Sometimes it pays to stay in bed on Monday, rather than spending the rest of the week debugging Monday’s code.
— Christopher Thompson
Measuring programming progress by lines of code is like measuring aircraft building progress by weight.
— Bill Gates
Debugging is twice as hard as writing the code in the first place. Therefore, if you write the code as cleverly as possible, you are, by definition, not smart enough to debug it.
— Brian W. Kernighan
First learn computer science and all the theory. Next develop a programming style. Then forget all that and just hack.
— George Carrette
On two occasions I have been asked [by members of Parliament]: ‘Pray, Mr. Babbage, if you put into the machine wrong figures, will the right answers come out?’ I am not able rightly to apprehend the kind of confusion of ideas that could provoke such a question.
— Charles Babbage
A good programmer looks both ways before crossing a one-way street.
— Anonymous
I love deadlines. Especially the whooshing sound they make as they pass by.
— Anonymous
The most likely way for the world to be destroyed, most experts agree, is by accident.

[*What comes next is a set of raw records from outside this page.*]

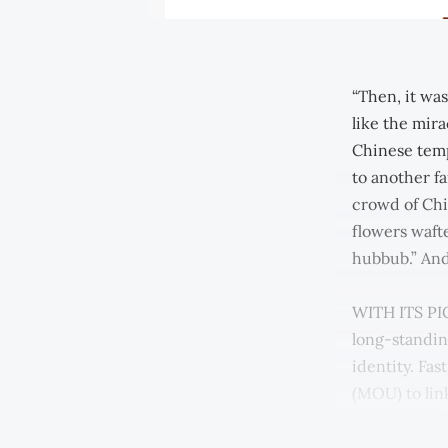
“Then, it wa
like the mir
Chinese temp
to another f
crowd of Chi
flowers waft
hubbub.” An
WITH ITS PIC
long-standin
identity. Fa
(MOU) to lin
cooperate clo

That’s where we come in: We’re computer professionals, we cause accidents.
— Anonymous
Sometimes, things that should work, don’t. That’s worrying.
Sometimes things that shouldn’t work, do. That’s worringer.
— Notch
I’m a programmer. People seem to think I can fix their computer problems.
I guess they never wonder where those problems came from.
— Anonymous
There are only two hard problems in software development: naming, cache validation and being off-by-one.
— Leon Bambrick, found via Martin Fowler
There are only two hard problems in distributed systems:
(2.) Exactly-once delivery
(1.) Guaranteed order of messages
(2.) Exactly-once delivery
— Mathias Verraes, found via Martin Fowler
The computer programmer is a creator of universes for which he alone is responsible. Universes of virtually unlimited complexity can be created in the form of computer programs.
— Joseph Weizenbaum
When a distinguished but elderly scientist states that something is possible, he is almost certainly right. When he states that something is impossible, he is very probably wrong.
The only way of discovering the limits of the possible is to venture a little way past them into the impossible.
Any sufficiently advanced technology is indistinguishable from magic.
— Arthur C. Clarke, Clarke’s Three Laws
Data is not information, information is not knowledge, knowledge is not understanding, understanding is not wisdom.
— Clifford Stoll
A problem well put is half solved.
— John Dewey
A programmer had a problem, so he decided to use threads.
Now two has, he problems.
— Anonymous
Simple things should be simple, complex things should be possible.
— Alan Kay
I am rarely happier than when spending an entire day programming my computer to perform automatically a task that it would otherwise take me a good ten seconds to do by hand.
— Douglas Adams, “Last Chance To See”
How Standards Proliferate (See: A/C chargers, character encodings, instant messaging, etc.)
Situation: There are 14 competing standards.
Geek: 14?! Ridiculous! We need to develop one universal standard that covers everyone's use cases.
Fellow Geek: Yeah!
Soon: Situation: There are 15 competing standards.
(Fortunately, the charging one has been solved now that we've all standardized on mini-USB. Or is it micro-USB? Shit.)